## WORK INSTRUCTION
Count the lines in the items below that contain the word "What", and report only that number.

## SUPPLIED DATA

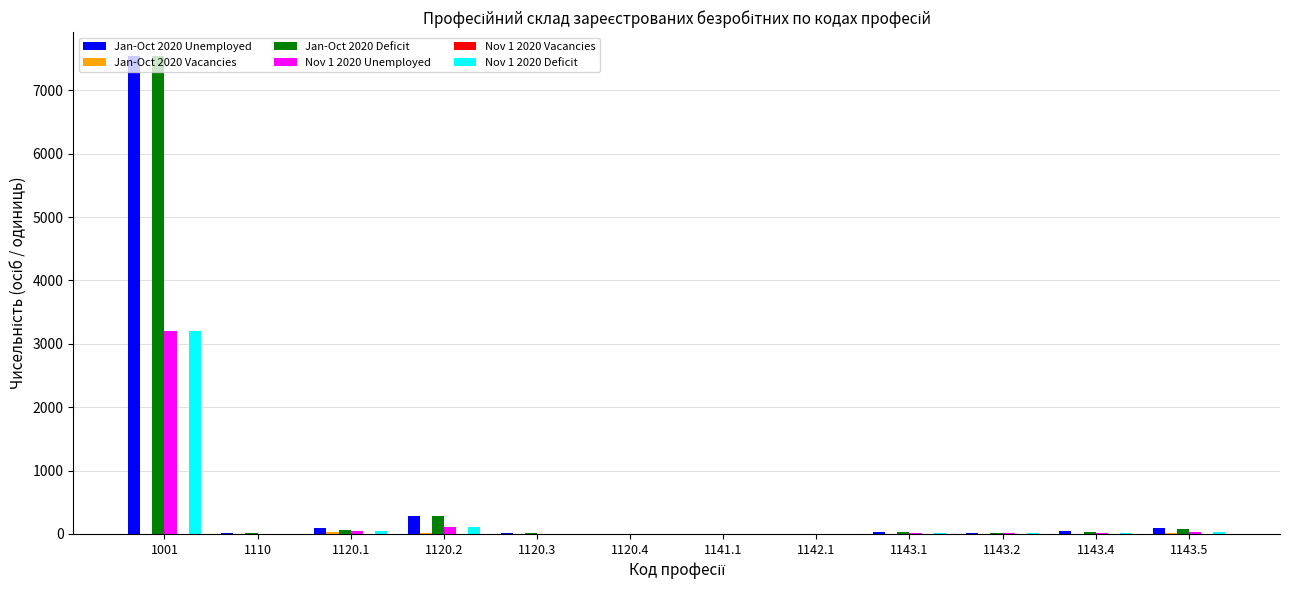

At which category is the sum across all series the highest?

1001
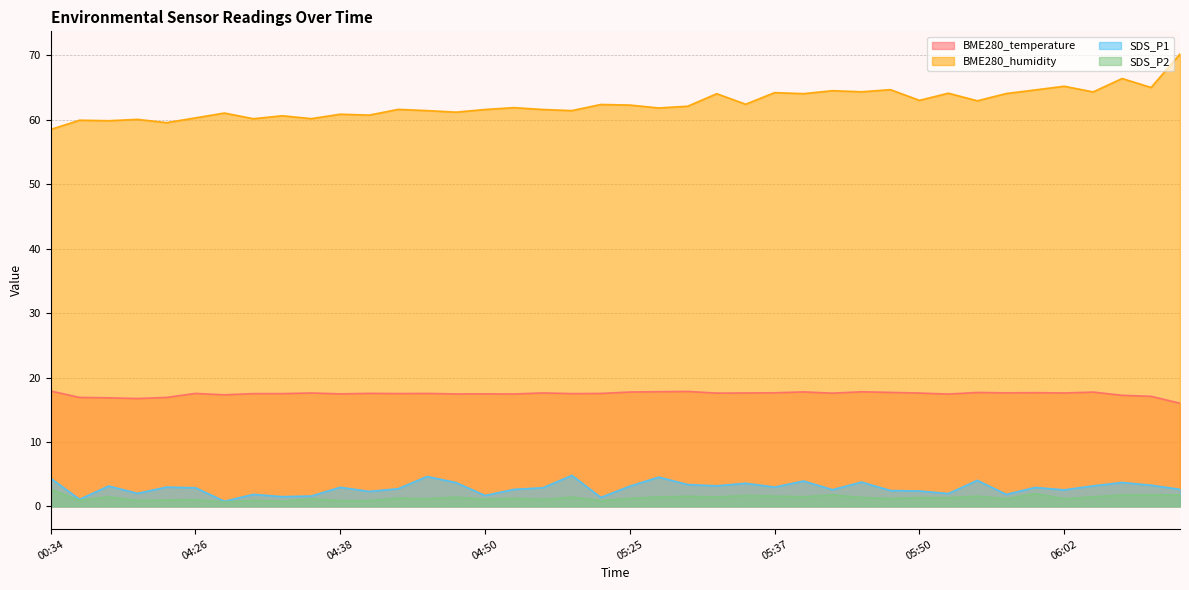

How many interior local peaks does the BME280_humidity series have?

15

...

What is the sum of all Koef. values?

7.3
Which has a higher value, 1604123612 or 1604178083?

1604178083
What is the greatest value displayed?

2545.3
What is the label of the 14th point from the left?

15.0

## FINISHED EXERCISE
3